Friday, June 19, 2009

Specter Lane

As she made her way along the sidewalk, she felt a lurching wave of recognition. She was visiting the city for just a few days. She didn't think she would remember the place they had met on her last trip. It had been nearly five years after all, since she had visited the indistinct downtown hotel for a conference. It was a lifetime away, but the moment she rounded the corner, she knew. That past locale was right across the street from her current accommodations.

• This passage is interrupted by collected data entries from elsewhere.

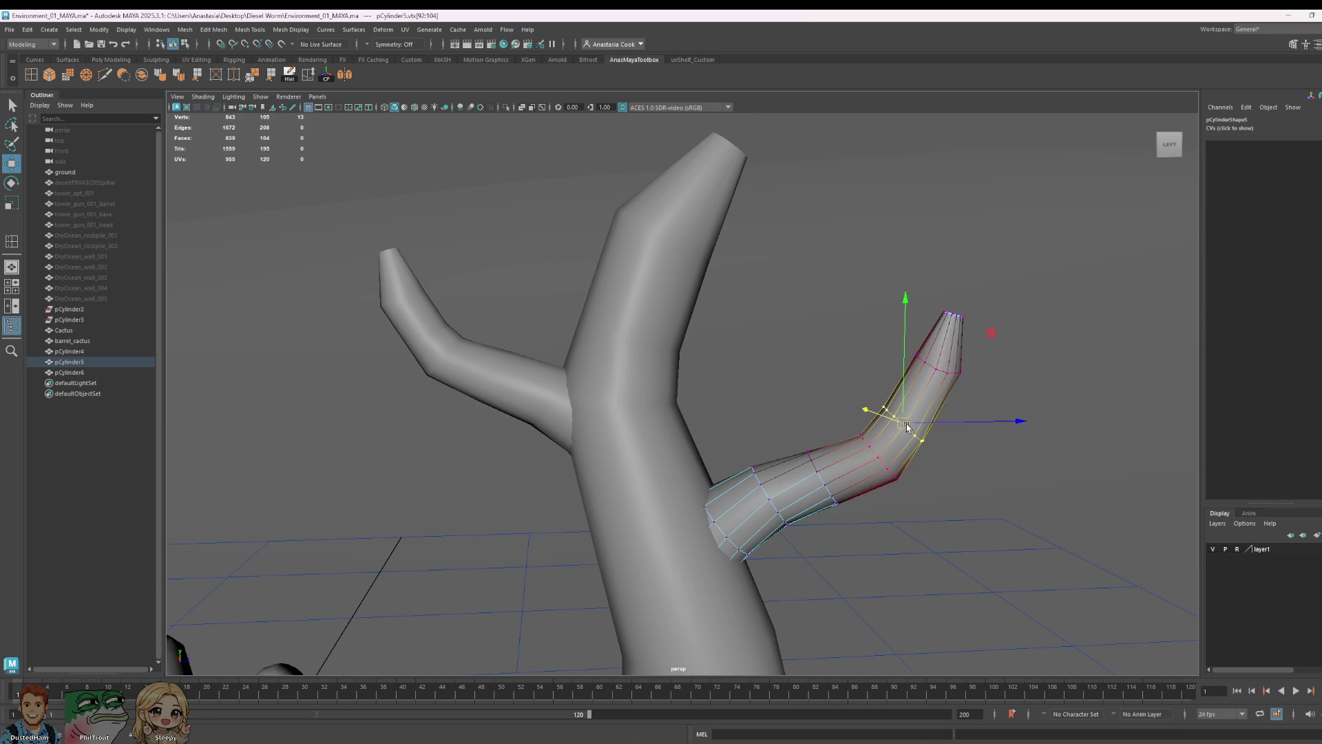
pyautogui.moveTo(908, 425); pyautogui.dragTo(934, 431)
# - With soft selection adjusted, tilt the branch tip upward and push it outward
pyautogui.moveTo(1003, 266); pyautogui.dragTo(927, 334)
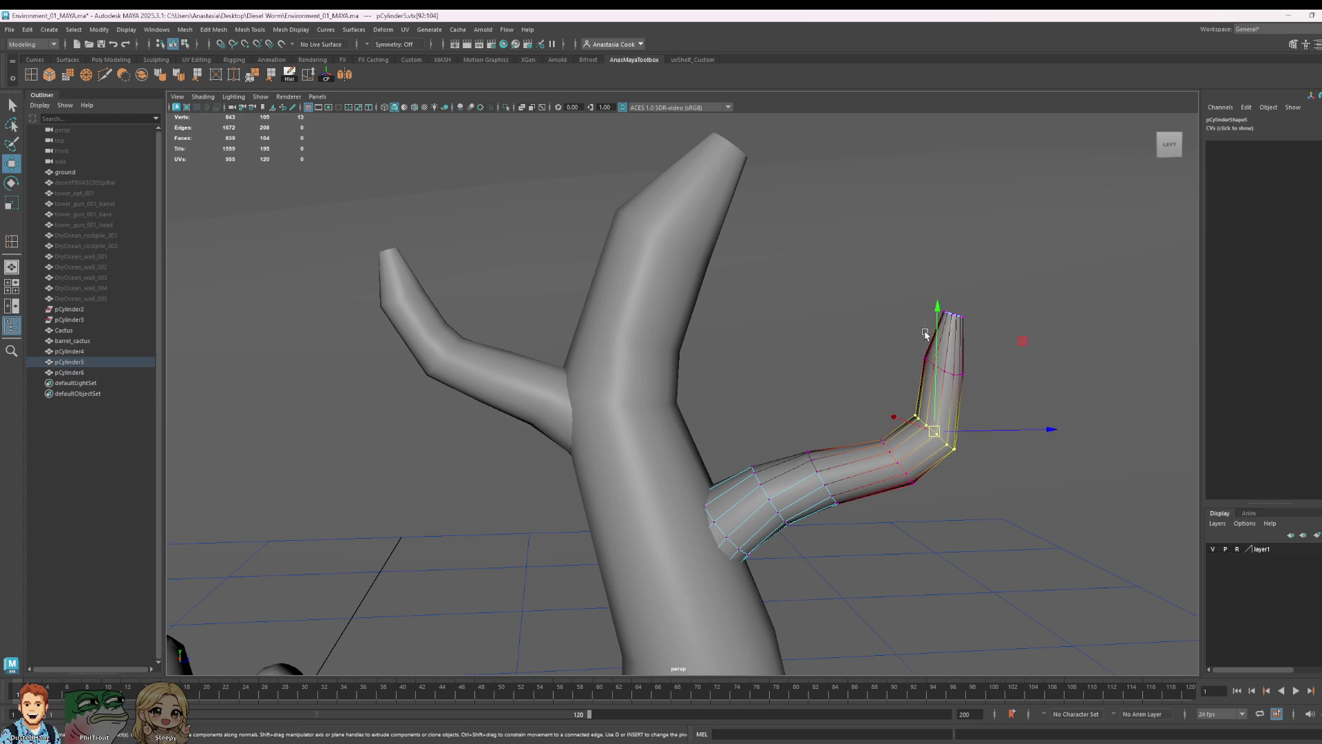
pyautogui.press('e')
pyautogui.moveTo(1009, 203); pyautogui.dragTo(1073, 259)
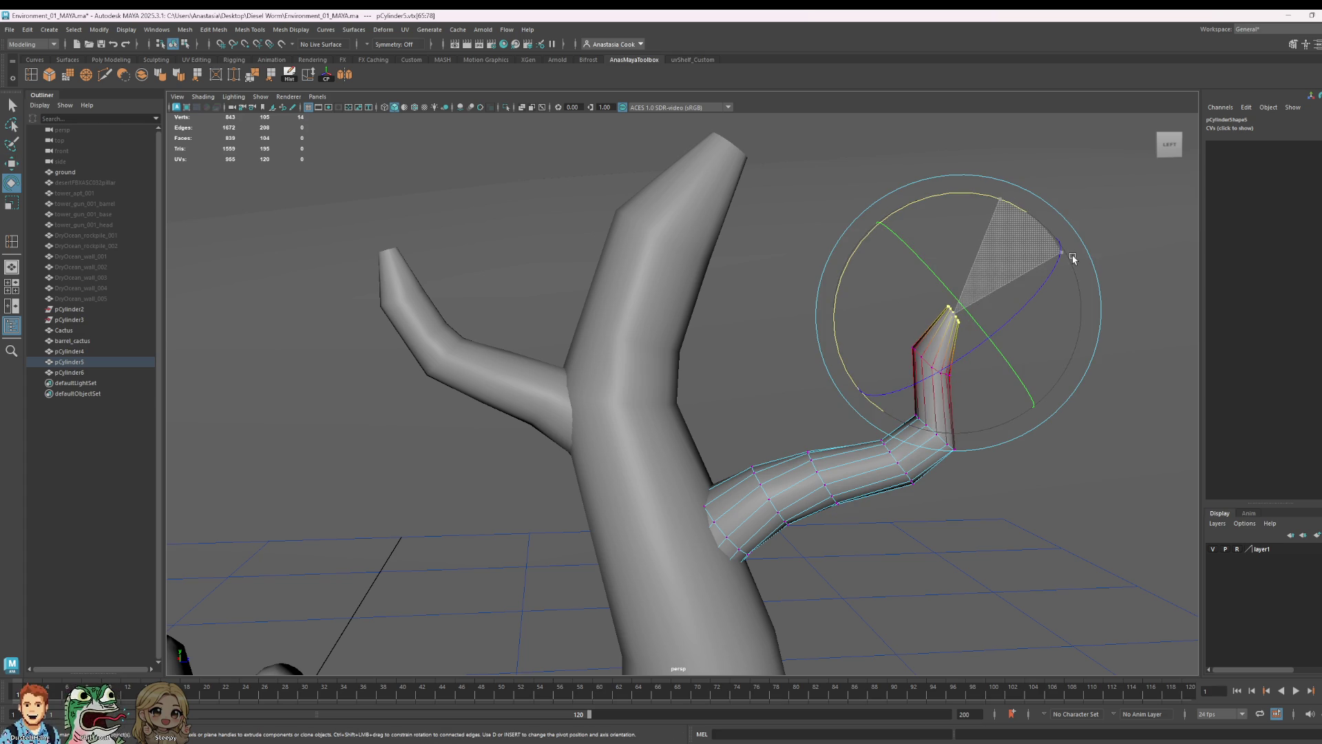
pyautogui.press('w')
pyautogui.press('ctrl+z')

She caught herself reminiscing as she went through the motions at her meetings, meals and even before shutting out the bedside lamp and pulling up the starched hotel linens over her shoulders. It was if she couldn't help thinking about that space and what it might feel like to walk through it now that the entire world was a different place. Would it be just like any other space, or would the ghosts of what they did linger there behind stone pillars, just beneath the surface.
The next evening, after a long day, she found her feet pointed towards the tall, eerily familiar building. She passed two men sitting out front, laughing at some secret story they were sharing. She plodded up to the taxi stand and felt a twinge of memory. She remembered standing there in the cold night air watching a taxi door close and roll slowly away as her heart fell through her shoes, between the cracks, into a sub sidewalk grave. On this particular night the humid heat was stifling.
For some reason the lyrics to an old song were flashing through her skull into her lips: "I have often walked down this street before, but the pavement always stayed beneath my feet before." It was a strange association. This was not the street where he lived. She knew he lived on a street near enough, and she also knew she had no desire to sing and dance outside his door. She came to the turn style doors and pushed slowly around into the lobby.
Maybe she had hoped for a renovation or a demolition, but the lobby sat there, looking for all the world like only a day had passed rather than half a decade. The fountain still trickled in its familiar way and the striped fabric on the sofas was the same as in the old photos she had from her trip. She had only spent a few nights there years ago, but somehow it had burned its way into her memory, as if she had stared too long at the sun and it was burned into her eyelids. She stepped onto the escalator to the second floor and saw the corner where they slipped, surreptitiously, to touch.
She knew it was a strange thing to do, but she walked to the corner and leaned her back against the wall. As her head rested on the stone she remember the way he had leaned forward, pinning her against the stone as his lips brushed her seductively. It was almost as if she could feel them now, and his hands on her cheeks, pulling her face in for the most desperate and hungry of kisses. She felt the breath tightening in her chest as she tasted the finality of that kiss, a longing so intense it could only come during a kiss that both kissers knew would be their last. She reached around him and felt the sharpness of his shoulder blades, sliding her hands down to his jutting hips. He was angular like a building and... she opened her eyes, only to see a store clerk staring at her out of morbid curiosity. 
The magic was broken and she walked away quickly, back into the open lobby. Once the visceral experience had cleared, she felt like a visitor in the museum of her own life. "And this," said the tour guide, "this is the last place that they ever kissed, before going on to completely separate lives." If the tour guide was especially knowledgeable, he or she might tell the visitors that they would meet again, briefly, after she had married. "They couldn't keep a real friendship together, so they stopped talking altogether, though she kept up with news of his building commissions and he attended several of her performances without her knowledge."
Whatever had been drawing her to see the grave of their last moments as lovers, it had passed. She felt as if the chord had been cut and she was free to move forward without the ghosts of this moment haunting her mind when she least expected it. She walked back onto the sidewalk and saw the two men laughing again. This time, she smirked as well, as if privy to their joke. She walked briskly down the sidewalk, away from the museum or mausoleum and back to her hotel room to call her husband. Now she would occupy her empty moments with memories of her and her real beloved's starlit walk down a romantic pier, with their hands in each other's back pockets, talking about the future. The walk down memory lane had shifted from specters to living, breathing moments that had bearing on her past, present and future. She was looking forward to the trip home.


finnegan flawnt said...

*He was angular like a building* marvellous! and the museum of yer own life - just great!

Bad Alice said...

This is lovely. It drew me in and kept my attention. The emotions are true to live and conveyed so well.